Because of this loss of independence, she'll be moving in with us in a few weeks. The whole idea is very hard for all of us. Mom and I don't typically cohabitate. I moved away from home just after my eighteenth birthday, and other than a brief time James and I rented a room from her just after we married, we've lived apart for all these years. Sharing a home is just not something either of us ever wanted to do. Throughout the course of her illness, we've invited her to move in a number of times, but for all kinds of reasons, she wanted to stay where she was. A change in circumstances, though, forced her to devise a new plan, and after considering all of her options (even a state-run nursing home), she's coming here. She's worried about being a burden to me, and while she won't be that at all, frankly I am concerned about how it will all work out. I could use a few sun-stopped-in-the-sky Joshua-type miracles to get it all done right now, even before she moves in. Still, I know her coming to live here is God's plan for for our family, and I'm moving forward completely aware that while I have no special skills and am already totally sapped of strength, "when I am weak, then I am strong" (2 Corinthians 12:10). I'm counting on God to provide what we need to get through each day in a way that brings Him glory.
Regarding relocation preparation, we spent the weekend taking things from our garage (holiday decorations, clothes the littlest little ladies have yet to grow into, etc.) to a storage unit in order to make room for my mom. Today, I spent a few hours at her house boxing up and moving over some of her belongings. Some of her things will go into the storage unit, some things will come to our house. We have a limited amount of room, but we believe having many of her possessions under our roof will make her feel more settled here -- more like this is her home, too. Not just somewhere she's crashing.

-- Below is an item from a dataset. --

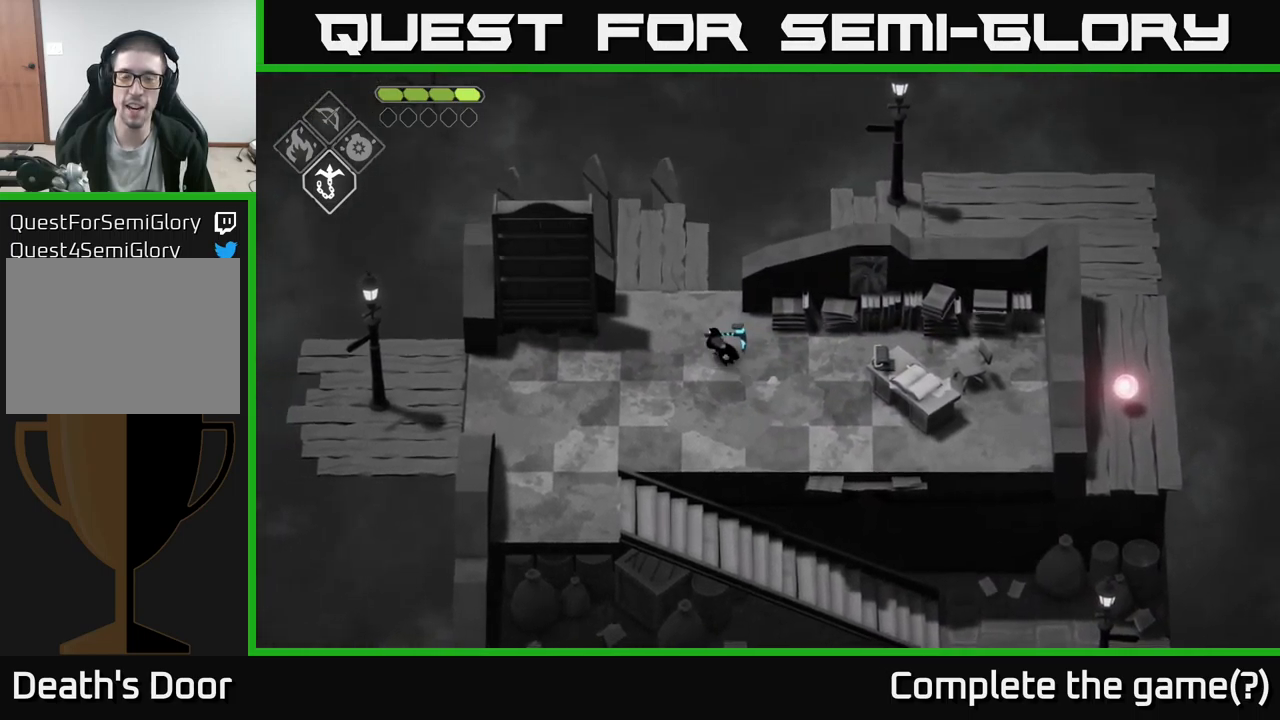
{"buttons": [], "left_stick": "up", "right_stick": "center", "events": [[317, "left_stick", "up"]]}
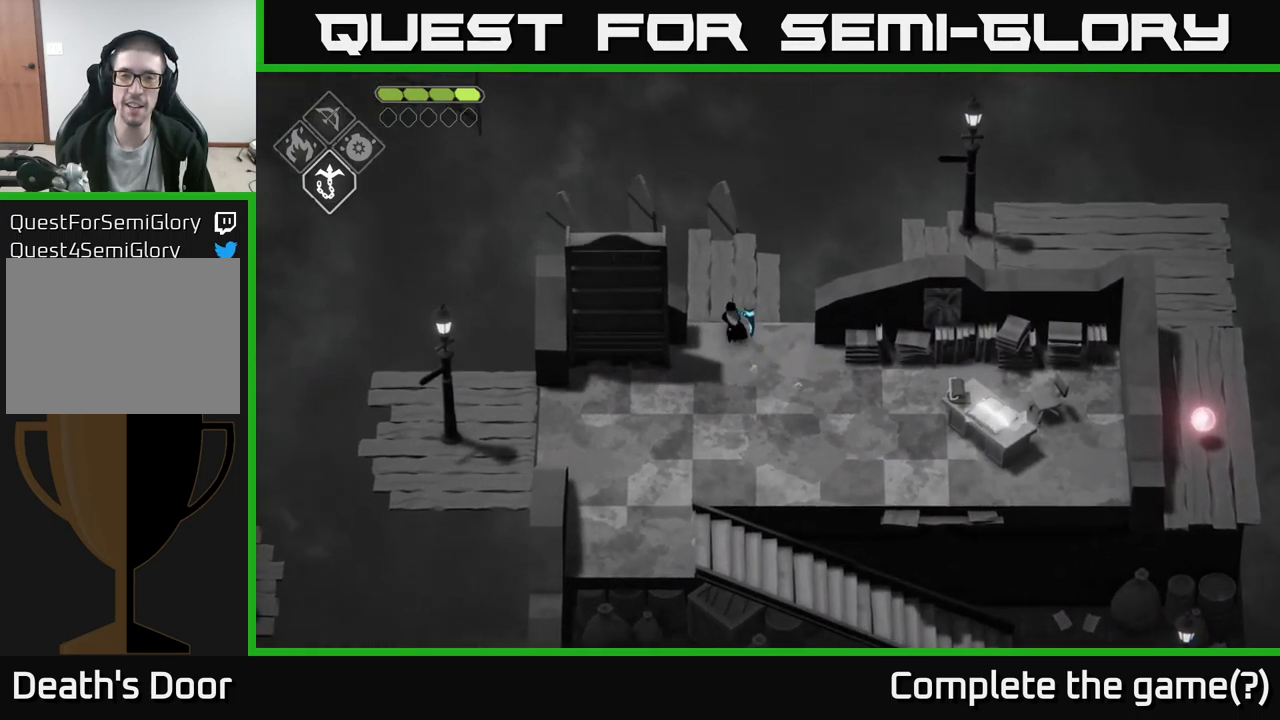
{"buttons": ["B", "L2"], "left_stick": "up-right", "right_stick": "center", "events": [[200, "left_stick", "up-right"], [217, "L2", "down"], [250, "B", "down"]]}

But then there's that -- all these unimaginable aspects of her decline, all kinds of situations or possibilities that make this not-so-great experience even worse. This sorting and packing is a pretty awful part of an already challenging losing-freedom-and-independence process. When you've surrounded yourself with the same belongings for years and years, trying to decide what to squeeze into a small space, deciding what's really necessary for everyday living, is strenuous. As we emptied china hutches today, Mom told me she'd already gone through her closet to sort clothes for donation. She got rid of nearly all of her winter clothes because living to see another winter is very improbable. She doesn't need three coats anymore because even though one is dressy and one is causal and one is just cute, she'll probably be too dead to wear them. How is that knowledge not all-consuming?! How can one finite human mind be aware of a ticking clock and not just shut down? I don't know -- it's all just so much to bear.
I don't have any deep explanation for any of this -- we're simply trying to get by. We're in "survival mode," as they say. We're putting one foot in front of the other, getting from one meal to the next (if I remember to thaw something out, that is), moving from one appointment to another appointment, one treatment to another treatment, feeling thankful for the moments we have to spend together, even if they are strange and stressful. Maybe one day, someday, this will all make some kind of sense.
'My grace is sufficient for you,
for my power is made perfect in weakness.'
Therefore I will boast all the more gladly about my weaknesses,
so that Christ’s power may rest on me.
That is why, for Christ’s sake,
I delight in weaknesses, in insults, in hardships,
in persecutions, in difficulties.
For when I am weak, then I am strong."